Sariputta | Suttapitaka | Sakit (1) Sariputta

Sakit (1)

Gilāna 1 (SN 35.74)

Di Sāvatthī. Seorang bhikkhu mendatangi Sang Bhagavā, memberi hormat kepada Beliau, duduk di satu sisi, dan berkata kepada Beliau: “Yang Mulia, di suatu tempat tinggal, terdapat seorang bhikkhu yang baru ditahbiskan, tidak terkenal, yang sedang sakit, menderita, sangat sakit. Baik sekali, Yang Mulia, jika Sang Bhagavā sudi mengunjungi bhikkhu itu demi belas kasihan.”

Kemudian, ketika Sang Bhagavā mendengar kata-kata “baru ditahbiskan” dan “sakit” dan memahami bahwa ia bukanlah seorang bhikkhu yang terkenal, Beliau mengunjunginya. Dari jauh bhikkhu itu melihat Sang Bhagavā datang dan bangun dari tempat tidurnya. Sang Bhagavā berkata kepadanya: “Cukup, bhikkhu, jangan bangun dari tempat tidur. Ada tempat duduk di sini, Aku akan duduk di sini.”

Sang Bhagavā duduk di tempat yang telah tersedia dan berkata kepada bhikkhu itu: “Aku harap engkau bertahan, bhikkhu, Aku harap engkau menjadi lebih baik. Aku harap perasaan sakitmu mereda dan bukan meningkat, dan bahwa meredanya, bukan meningkatnya, terlihat.”

“Yang Mulia, aku tidak dapat bertahan, aku tidak menjadi lebih baik. Perasaan sakit yang kuat meningkat, bukan mereda, dan meningkatnya, bukan meredanya, terlihat.”

“Aku harap, bhikkhu, engkau tidak terganggu oleh penyesalan.”

“Sebenarnya, Yang Mulia, aku memiliki banyak penyesalan.”

“Aku harap, bhikkhu, engkau tidak memiliki alasan untuk mencela dirimu sehubungan dengan moralitas.”

“Aku tidak memiliki alasan apa pun, Yang Mulia, untuk mencela diriku sehubungan dengan moralitas.”
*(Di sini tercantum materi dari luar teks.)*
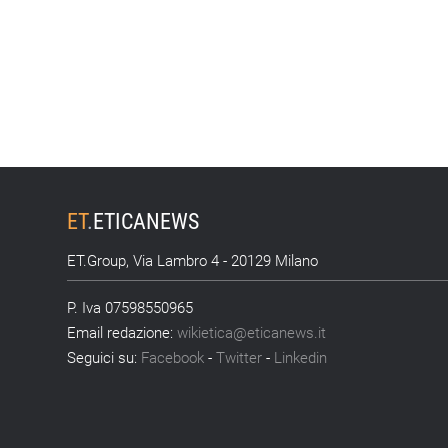
ET
.
ETICANEWS
ET.Group, Via Lambro 4 - 20129 Milano
P. Iva 07598550965
Email redazione:
wikietica@eticanews.it
Seguici su:
Facebook
-
Twitter
-
Linkedin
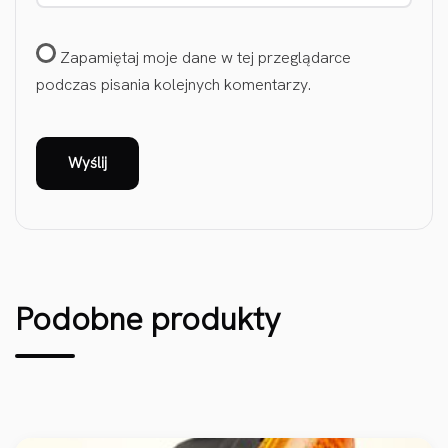
Zapamiętaj moje dane w tej przeglądarce
podczas pisania kolejnych komentarzy.
Podobne produkty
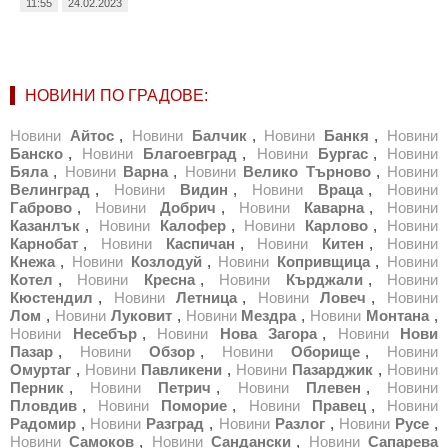
11:55
24.02.2023
НОВИНИ ПО ГРАДОВЕ:
Новини
Айтос
,
Новини
Балчик
,
Новини
Банкя
,
Новини
Банско
,
Новини
Благоевград
,
Новини
Бургас
,
Новини
Бяла
,
Новини
Варна
,
Новини
Велико Търново
,
Новини
Велинград
,
Новини
Видин
,
Новини
Враца
,
Новини
Габрово
,
Новини
Добрич
,
Новини
Каварна
,
Новини
Казанлък
,
Новини
Калофер
,
Новини
Карлово
,
Новини
Карнобат
,
Новини
Каспичан
,
Новини
Китен
,
Новини
Кнежа
,
Новини
Козлодуй
,
Новини
Копривщица
,
Новини
Котел
,
Новини
Кресна
,
Новини
Кърджали
,
Новини
Кюстендил
,
Новини
Летница
,
Новини
Ловеч
,
Новини
Лом
,
Новини
Луковит
,
Новини
Мездра
,
Новини
Монтана
,
Новини
Несебър
,
Новини
Нова Загора
,
Новини
Нови
Пазар
,
Новини
Обзор
,
Новини
Оборище
,
Новини
Омуртаг
,
Новини
Павликени
,
Новини
Пазарджик
,
Новини
Перник
,
Новини
Петрич
,
Новини
Плевен
,
Новини
Пловдив
,
Новини
Поморие
,
Новини
Правец
,
Новини
Радомир
,
Новини
Разград
,
Новини
Разлог
,
Новини
Русе
,
Новини
Самоков
,
Новини
Сандански
,
Новини
Сапарева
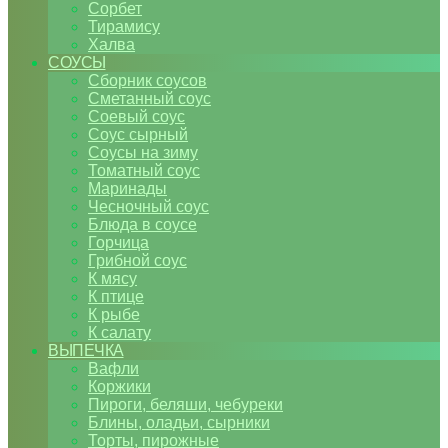
Сорбет
Тирамису
Халва
СОУСЫ
Сборник соусов
Сметанный соус
Соевый соус
Соус сырный
Соусы на зиму
Томатный соус
Маринады
Чесночный соус
Блюда в соусе
Горчица
Грибной соус
К мясу
К птице
К рыбе
К салату
ВЫПЕЧКА
Вафли
Коржики
Пироги, беляши, чебуреки
Блины, оладьи, сырники
Торты, пирожные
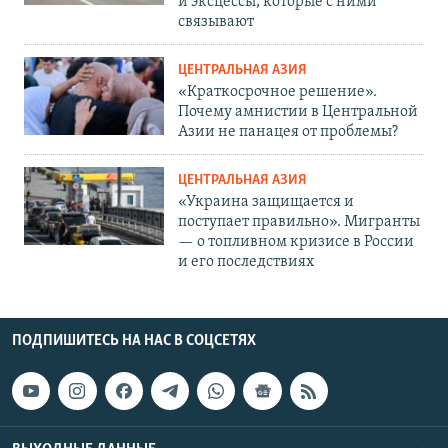
и эксцессы, которые с ними
связывают
ЦЕНТРАЛЬНАЯ АЗИЯ
«Краткосрочное решение».
Почему амнистии в Центральной
Азии не панацея от проблемы?
ЦЕНТРАЛЬНАЯ АЗИЯ
«Украина защищается и
поступает правильно». Мигранты
— о топливном кризисе в России
и его последствиях
ПОДПИШИТЕСЬ НА НАС В СОЦСЕТЯХ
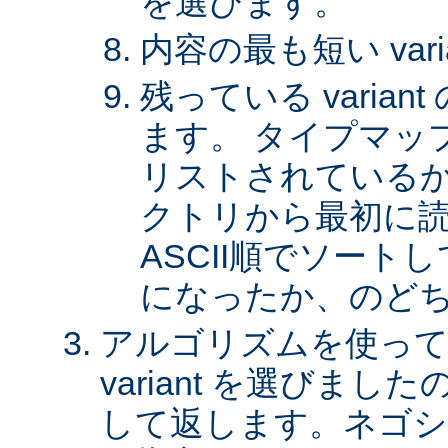
を選びます。
内容の最も短い var
残っている varia
ます。 タイプマッ
リストされているか、 
クトリから最初に
ASCII順でソート
になったか、のど
アルゴリズムを使って
variant を選びまし
して返します。ネゴシ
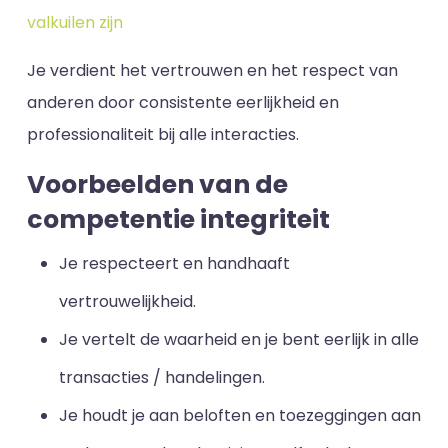
valkuilen zijn
Je verdient het vertrouwen en het respect van
anderen door consistente eerlijkheid en
professionaliteit bij alle interacties.
Voorbeelden van de
competentie integriteit
Je respecteert en handhaaft
vertrouwelijkheid.
Je vertelt de waarheid en je bent eerlijk in alle
transacties / handelingen.
Je houdt je aan beloften en toezeggingen aan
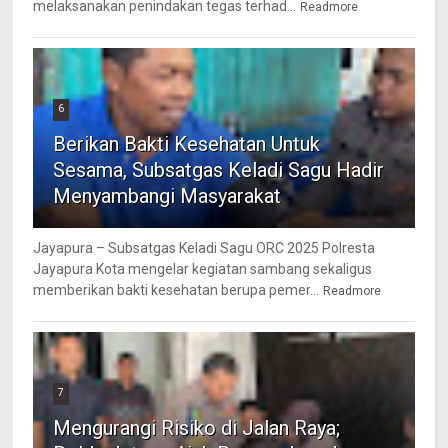
melaksanakan penindakan tegas terhad...
Readmore
6
Berikan Bakti Kesehatan Untuk
Sesama, Subsatgas Keladi Sagu Hadir
Menyambangi Masyarakat
Jayapura – Subsatgas Keladi Sagu ORC 2025 Polresta
Jayapura Kota mengelar kegiatan sambang sekaligus
memberikan bakti kesehatan berupa pemer...
Readmore
7
Mengurangi Risiko di Jalan Raya;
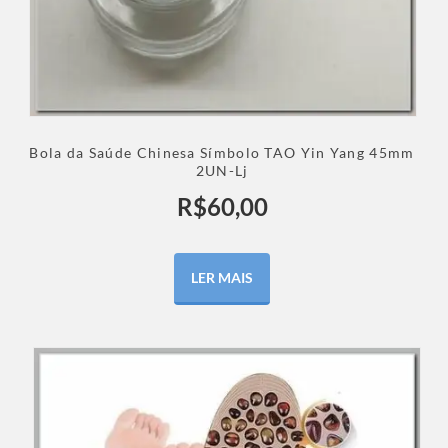
Bola da Saúde Chinesa Símbolo TAO Yin Yang 45mm
2UN-Lj
R$
60,00
LER MAIS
“Kalau begitu, bhikkhu, jika engkau tidak memiliki alasan apa pun untuk mencela dirimu sehubungan dengan moralitas, mengapa engkau terganggu oleh penyesalan?”
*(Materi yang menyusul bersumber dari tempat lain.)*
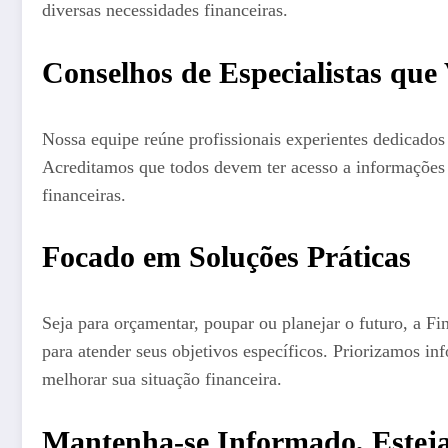
diversas necessidades financeiras.
Conselhos de Especialistas que
Nossa equipe reúne profissionais experientes dedicados 
Acreditamos que todos devem ter acesso a informações 
financeiras.
Focado em Soluções Práticas
Seja para orçamentar, poupar ou planejar o futuro, a Fi
para atender seus objetivos específicos. Priorizamos i
melhorar sua situação financeira.
Mantenha-se Informado, Esteja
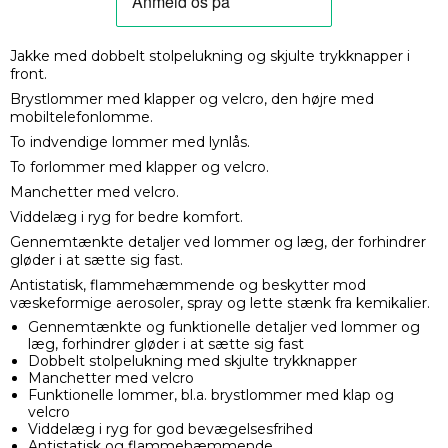
Jakke med dobbelt stolpelukning og skjulte trykknapper i
front.
Brystlommer med klapper og velcro, den højre med
mobiltelefonlomme.
To indvendige lommer med lynlås.
To forlommer med klapper og velcro.
Manchetter med velcro.
Viddelæg i ryg for bedre komfort.
Gennemtænkte detaljer ved lommer og læg, der forhindrer
gløder i at sætte sig fast.
Antistatisk, flammehæmmende og beskytter mod
væskeformige aerosoler, spray og lette stænk fra kemikalier.
Gennemtænkte og funktionelle detaljer ved lommer og
læg, forhindrer gløder i at sætte sig fast
Dobbelt stolpelukning med skjulte trykknapper
Manchetter med velcro
Funktionelle lommer, bl.a. brystlommer med klap og
velcro
Viddelæg i ryg for god bevægelsesfrihed
Antistatisk og flammehæmmende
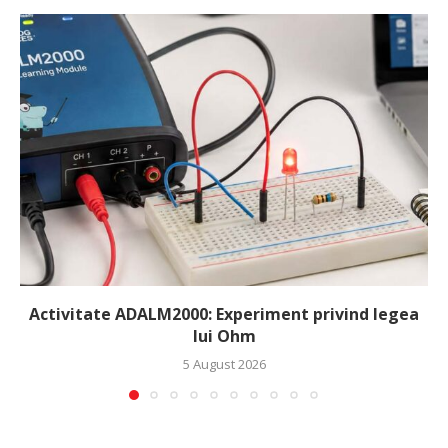
Activitate ADALM2000: Experiment privind legea
lui Ohm
5 August 2026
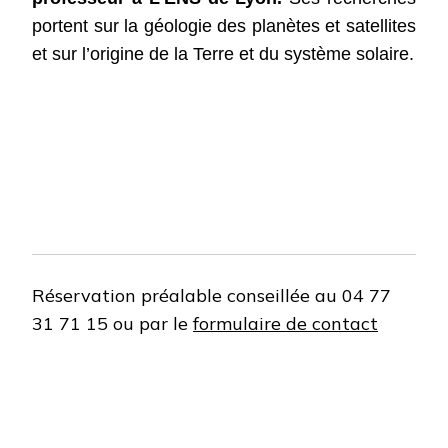
portent sur la géologie des planètes et satellites
et sur l’origine de la Terre et du système solaire.
Réservation préalable conseillée au 04 77
31 71 15 ou par le
formulaire de contact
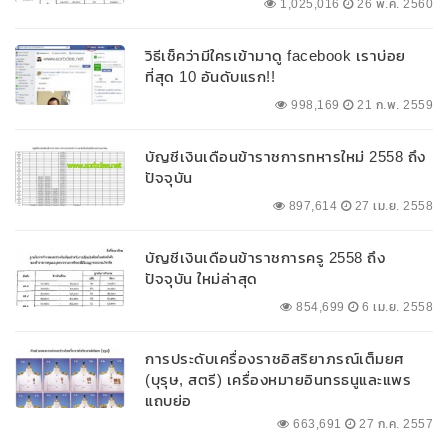
1,025,016
26 พ.ค. 2560
วิธีเช็คว่ามีใครเข้ามาดู facebook เราบ่อย
ที่สุด 10 อันดับแรก!!
998,169
21 ก.พ. 2559
บัญชีเงินเดือนข้าราชการทหารใหม่ 2558 ถึง
ปัจจุบัน
897,614
27 เม.ย. 2558
บัญชีเงินเดือนข้าราชการครู 2558 ถึง
ปัจจุบัน ใหม่ล่าสุด
854,699
6 เม.ย. 2558
การประดับเครื่องราชอิสริยาภรณ์เต็มยศ
(บุรุษ, สตรี) เครื่องหมายอินทรธนูและแพร
แถบย่อ
663,691
27 ก.ค. 2557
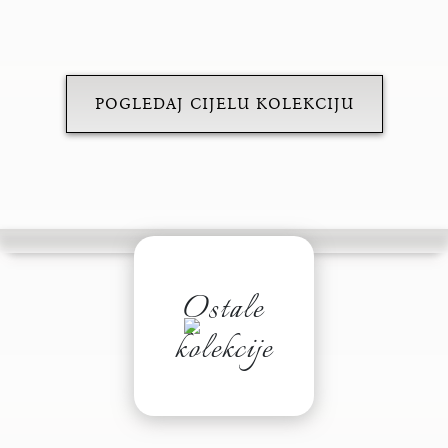
POGLEDAJ CIJELU KOLEKCIJU
Ostale
kolekcije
“Aku memahami, Yang Mulia, bahwa bukanlah demi pemurnian moralitas maka Dhamma diajarkan oleh Sang Bhagavā.”

“Jika, bhikkhu, engkau memahami bahwa Dhamma tidak Kuajarkan demi pemurnian moralitas, maka untuk tujuan apakah engkau memahami Dhamma yang telah Kuajarkan?”
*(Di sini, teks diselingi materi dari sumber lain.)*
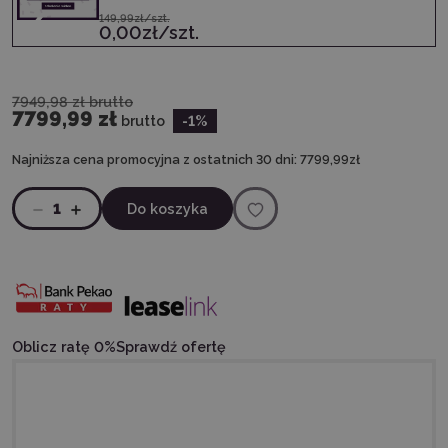
149,99zł/szt.
0,00zł/szt.
7949,98 zł
brutto
7799,99 zł
brutto
-1
%
Najniższa cena promocyjna z ostatnich 30 dni:
7799,99zł
1
Do koszyka
Oblicz ratę 0%
Sprawdź ofertę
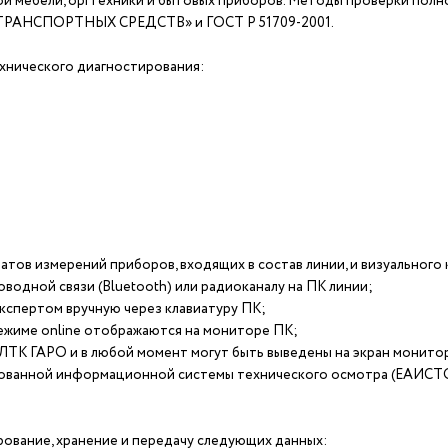
 мебели, оргтехники и бытовых приборов. Методы проверки полн
РАНСПОРТНЫХ СРЕДСТВ» и ГОСТ Р 51709-2001.
хнического диагностирования:
атов измерений приборов, входящих в состав линии, и визуального
водной связи (Bluetooth) или радиоканалу на ПК линии;
экспертом вручную через клавиатуру ПК;
 режиме online отображаются на мониторе ПК;
ЛТК ГАРО и в любой момент могут быть выведены на экран монитор
ованной информационной системы технического осмотра (ЕАИСТО
вание, хранение и передачу следующих данных:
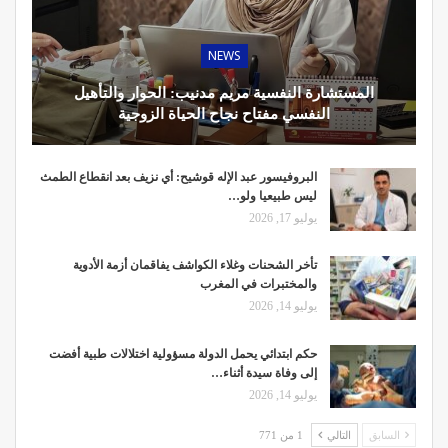
NEWS
المستشارة النفسية مريم مدنيب: الحوار والتأهيل
النفسي مفتاح نجاح الحياة الزوجية
البروفيسور عبد الإله قوشيح: أي نزيف بعد انقطاع الطمث
ليس طبيعيا ولو…
يوليو 17, 2026
تأخر الشحنات وغلاء الكواشف يفاقمان أزمة الأدوية
والمختبرات في المغرب
يوليو 14, 2026
حكم ابتدائي يحمل الدولة مسؤولية اختلالات طبية أفضت
إلى وفاة سيدة أثناء…
يوليو 14, 2026
السابق
التالي
1 من 771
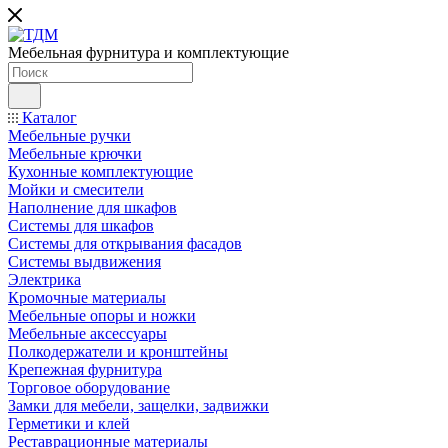
Мебельная фурнитура и комплектующие
Каталог
Мебельные ручки
Мебельные крючки
Кухонные комплектующие
Мойки и смесители
Наполнение для шкафов
Cистемы для шкафов
Системы для открывания фасадов
Системы выдвижения
Электрика
Кромочные материалы
Мебельные опоры и ножки
Мебельные аксессуары
Полкодержатели и кронштейны
Крепежная фурнитура
Торговое оборудование
Замки для мебели, защелки, задвижки
Герметики и клей
Реставрационные материалы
“Yang Mulia, aku memahami bahwa Dhamma telah diajarkan oleh Sang Bhagavā adalah demi peluruhan nafsu.”

“Bagus, bagus, bhikkhu! Bagus sekali engkau memahami Dhamma yang telah Kuajarkan adalah demi peluruhan nafsu. Karena Dhamma yang telah Kuajarkan adalah demi peluruhan nafsu.

“Bagaimana menurutmu, bhikkhu, apakah mata adalah kekal atau tidak kekal?”—“Tidak kekal, Yang Mulia.” … “Apakah telinga … pikiran adalah kekal atau tidak kekal?”—“Tidak kekal, Yang Mulia.”—“Apakah yang tidak kekal, adalah penderitaan atau kebahagiaan?”—“Penderitaan, Yang Mulia.”—“Apakah yang tidak kekal, penderitaan dan tunduk pada perubahan, layak dianggap sebagai: ‘Ini milikku, ini aku, ini diriku’?”—“Tidak, Yang Mulia.”

“Melihat demikian … Ia memahami: ‘ … tidak ada lagi penjelmaan dalam kondisi makhluk apa pun.’”

Ini adalah apa yang dikatakan oleh Sang Bhagavā. Bhikkhu itu gembira mendengar kata-kata Sang Bhagavā. Dan ketika khotbah ini sedang dibabarkan, muncullah dalam diri bhikkhu itu penglihatan Dhamma yang bebas dari debu, tanpa noda: “Apa pun yang tunduk pada kemunculan, semuanya tunduk pada kelenyapan.”